I got it, which isn't to say I liked it. But I appreciated it. It was well done. The actors were committed, the art direction was beautiful, even in it's ugliness, and the camera work was interesting with the sharp angles and floating effects.
The film begins inside of the main character Jeliza-Rose (9 year old Jodelle Ferland's) sick reality and makes you understand why she'd rather stay in her nightmare than the life her drug addicted parents (played by Jeff Bridges and Jennifer Tilly) provide.
When her psychotic asthmatic mother dies in bed, her father, in a heroin induced state, attempts to set her on fire like a Viking funeral. Jeliza convinces him not to and they skip town to his childhood haunted house on the prairie.
The first day in their new home, her father dies of a drug overdose leaving her completely alone. Jeliza escapes further into her imagination in a twisted Alice in Wonderand fantasy.
Initially she keeps company with 4 doll heads, who are really extensions of her splintered psyche, while her father rots downstairs. Jeliza goes exploring and meets the witchlike Dell (Janet McTeer) and her half-wit brother Dickens (Brendan Fletcher). These characters (reminiscent of Jean-Pierre Jeunet's casting) were completely over the top, but fit in perfectly to Jeliza-Rose's make believe. This is when things really start to spiral downwards.

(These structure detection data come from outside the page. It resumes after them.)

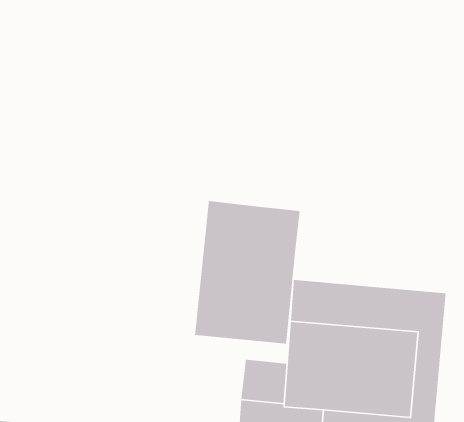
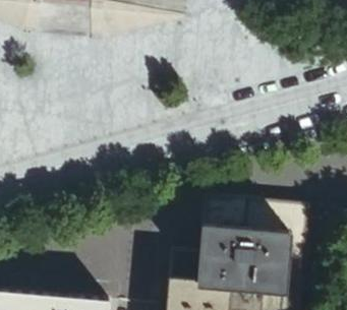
building: [194,200,300,345] -> none

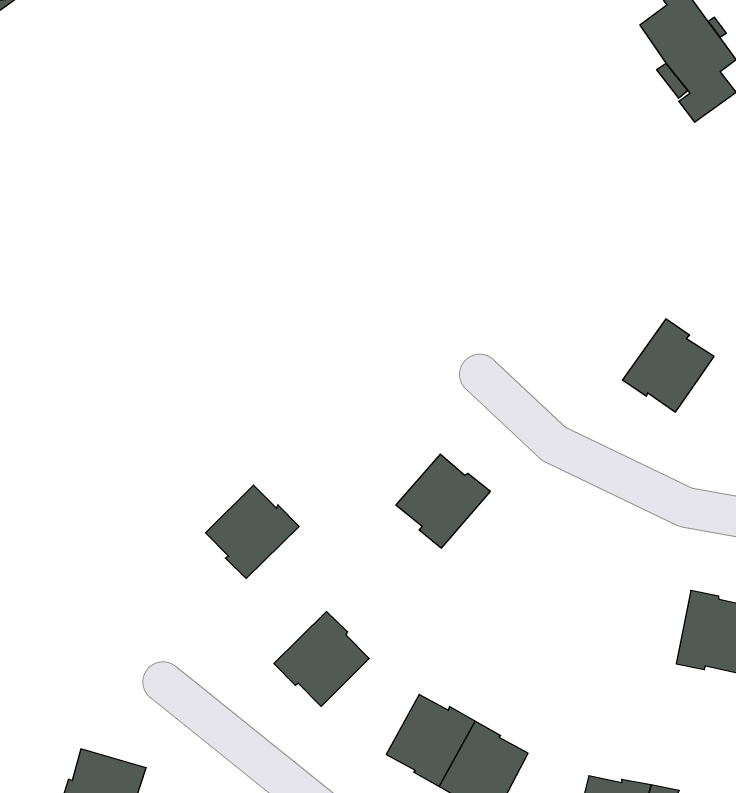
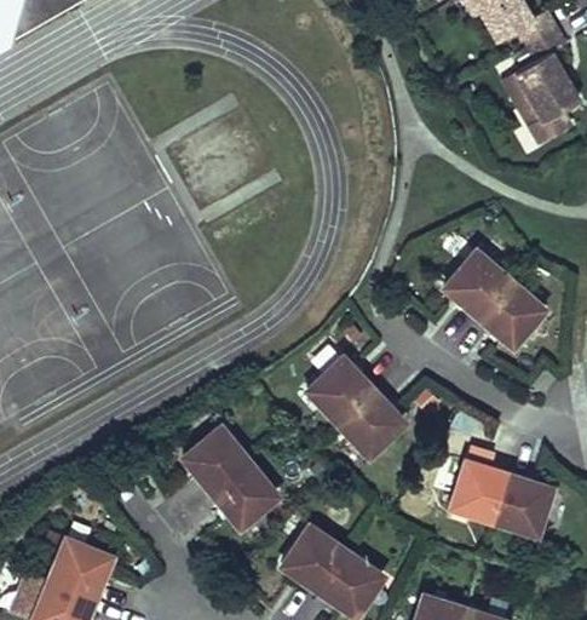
building: none -> [444,251,511,318]
building: [206,485,299,578] -> [183,427,249,493]
building: none -> [335,388,403,455]
building: none -> [450,461,508,523]

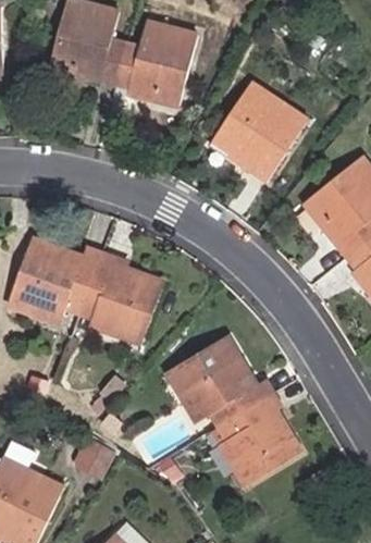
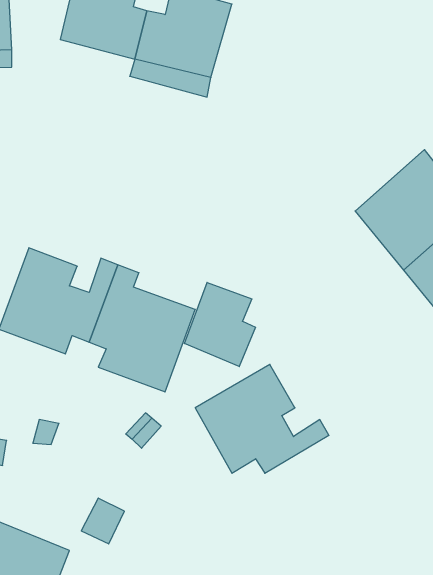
building: [210,78,305,186] -> none
building: none -> [185,282,255,367]
building: [217,390,304,494] -> none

Tideland has some trademark Gilliam elements- religion, crossdressing and perversity. It also stays true to the end and it's characters don't falter even when they are confronted with uncomfortable situations. The most disturbing scene being when you think Jeliza-Rose and 20 year old Dickens are going to take their fantastical love affair to the next level.
I enjoyed Gilliam's attention to detail as in the vandalized, disintegrating inerior of the homes contrasting the golden, beautiful vastness of the outdoors. Also, the correlation of the disco balls in her mother's room and the fireflies on the prairie and the oceans of tall grass that remind Jeliza of the boglands of Jutland that her father would tell her about. These were things that Jeliza subconsciously clung to for comfort and nostalgia of her parents who must have had one redeeming quality between the two of them.
Jodelle Ferland's acting as Jeliza-Rose was superb. Most adults can't carry a film by themselves, much less do so while interacting with drug addicts, insane people, doll heads and talking squirrels. She pulls you in and you worry for her. You hope that someone (anyone) can save her, even when you don't think that she could survive in the real world.
Despite all this praise, I couldn't enjoy the movie. It made me uncomfortable and creeped me out. But unlike so many mainstream movies, it made me feel something, and I give Gilliam credit for that.